§ TASK PROMPT:
Would you return each record that follows word for word, without its pictures?

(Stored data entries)
=== Section Start ===

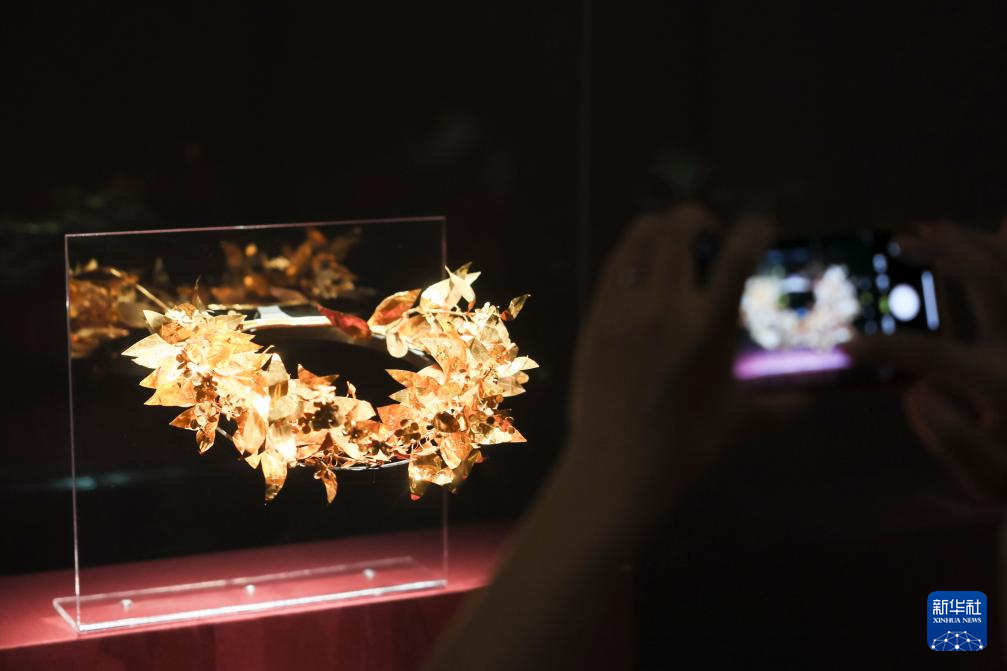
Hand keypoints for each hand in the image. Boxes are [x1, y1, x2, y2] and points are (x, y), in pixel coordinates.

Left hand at [566, 204, 772, 499]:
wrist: (616, 464)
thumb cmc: (684, 444)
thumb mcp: (737, 421)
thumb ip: (776, 407)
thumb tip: (806, 405)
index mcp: (708, 325)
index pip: (737, 254)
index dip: (755, 228)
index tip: (760, 228)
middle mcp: (666, 305)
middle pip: (680, 228)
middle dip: (700, 219)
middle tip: (709, 239)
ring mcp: (625, 307)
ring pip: (640, 237)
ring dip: (662, 229)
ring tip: (673, 247)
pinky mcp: (596, 315)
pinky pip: (615, 265)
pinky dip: (633, 253)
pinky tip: (642, 269)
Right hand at [844, 220, 1006, 503]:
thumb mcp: (991, 481)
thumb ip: (954, 441)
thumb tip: (916, 392)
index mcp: (1002, 385)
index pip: (935, 355)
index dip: (886, 347)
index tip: (846, 346)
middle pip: (990, 282)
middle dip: (943, 255)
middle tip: (901, 244)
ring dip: (971, 242)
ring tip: (927, 229)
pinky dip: (998, 250)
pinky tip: (987, 232)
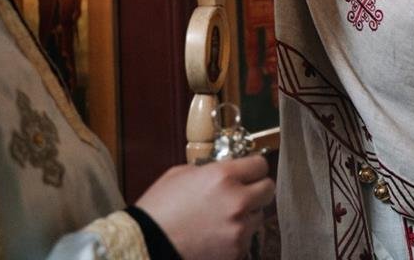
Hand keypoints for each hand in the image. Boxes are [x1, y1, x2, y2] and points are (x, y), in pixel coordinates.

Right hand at [135, 155, 273, 259]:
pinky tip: (216, 235)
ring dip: (246, 215)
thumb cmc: (158, 209)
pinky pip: (246, 238)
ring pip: (258, 215)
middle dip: (256, 190)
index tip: (249, 172)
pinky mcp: (236, 250)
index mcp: (223, 176)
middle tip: (243, 193)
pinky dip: (236, 236)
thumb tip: (228, 169)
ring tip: (222, 218)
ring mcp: (238, 228)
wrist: (145, 245)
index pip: (260, 164)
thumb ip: (210, 169)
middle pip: (268, 189)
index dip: (253, 168)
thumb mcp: (181, 175)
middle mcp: (237, 200)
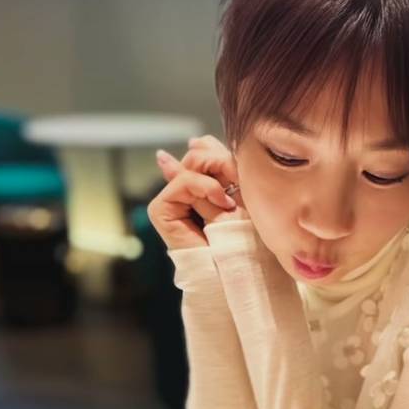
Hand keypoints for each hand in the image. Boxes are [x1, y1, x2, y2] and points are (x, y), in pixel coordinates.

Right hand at [147, 135, 248, 249]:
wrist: (239, 268)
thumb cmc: (246, 235)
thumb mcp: (239, 192)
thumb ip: (217, 165)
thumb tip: (193, 140)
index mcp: (203, 186)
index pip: (204, 150)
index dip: (221, 151)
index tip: (241, 169)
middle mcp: (184, 191)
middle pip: (197, 153)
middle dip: (220, 161)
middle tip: (237, 179)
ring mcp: (172, 200)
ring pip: (190, 165)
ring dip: (216, 178)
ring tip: (231, 200)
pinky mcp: (161, 210)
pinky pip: (182, 182)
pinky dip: (204, 187)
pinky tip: (223, 203)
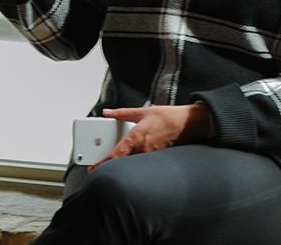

=== Section End ===

§ SOLUTION TO THE EXERCISE:
Hand keypoints for each hand in the image. Boxes are [x1, y1, x2, y2] and points are (x, y), in pixel coordinates.

Left hand at [566, 204, 772, 499]:
wrist: (616, 464)
thumb cmc: (684, 444)
thumb mcp: (737, 421)
thumb ip: (776, 407)
thumb tip: (806, 405)
index mcp: (708, 325)
index pip: (737, 254)
index dip: (755, 228)
index tip: (760, 228)
middle mcp: (666, 305)
middle pip: (680, 228)
middle dip: (700, 219)
middle tip: (709, 239)
ring mcp: (625, 307)
ring pip: (640, 237)
ring dip: (662, 229)
ring tip: (673, 247)
pinky mcp: (596, 315)
pinky pip: (615, 265)
pinky dip: (633, 253)
pinky tip: (642, 269)
Right hand at [844, 220, 1006, 503]:
thumb mcp: (991, 481)
thumb ip: (954, 441)
thumb tip: (916, 392)
index mcp: (1002, 385)
index pip: (935, 355)
index dip: (886, 347)
index tip: (846, 346)
middle pip: (990, 282)
middle dip: (943, 255)
middle tip: (901, 244)
ring dip: (971, 242)
ring tip: (927, 229)
pinky dip: (998, 250)
pinky tip: (987, 232)
Hand keypoints for each hand in the image. Boxes are [x1, y1, x2, y2] and points are (x, y), in pixel coordinates.

Right hand at [135, 155, 273, 259]:
pinky tip: (216, 235)
ring dip: (246, 215)
thumb cmc: (158, 209)
pinky pip: (246, 238)
ring pip: (258, 215)
middle dip: (256, 190)
index tip: (249, 172)
pinky mcp: (236, 250)
index mcp: (223, 176)
middle tip: (243, 193)
pinky dip: (236, 236)
thumb tip: (228, 169)
ring tip: (222, 218)
ring mcp: (238, 228)
wrist: (145, 245)
index pip: (260, 164)
thumb ip: (210, 169)
middle pip: (268, 189)
index dip: (253, 168)
thumb mcp: (181, 175)
middle mcp: (237, 200)
Hand keypoints for each hand in the image. Boxes are [x1, y1, x2, y2] and points are (x, y), in pixel coordinates.

Right hand at [147, 135, 248, 249]:
wrist: (239, 268)
thumb cmc: (246, 235)
thumb mcp: (239, 192)
thumb ip: (217, 165)
thumb tip: (193, 140)
index mcp: (203, 186)
index pip: (204, 150)
index dip: (221, 151)
index tip: (241, 169)
middle mcp: (184, 191)
middle pip: (197, 153)
middle dip: (220, 161)
middle tip: (237, 179)
ring mcp: (172, 200)
ring pip: (190, 165)
ring dip: (216, 178)
ring tip: (231, 200)
pinky mcp: (161, 210)
pinky pip: (182, 182)
pinky dip: (204, 187)
pinky tip: (223, 203)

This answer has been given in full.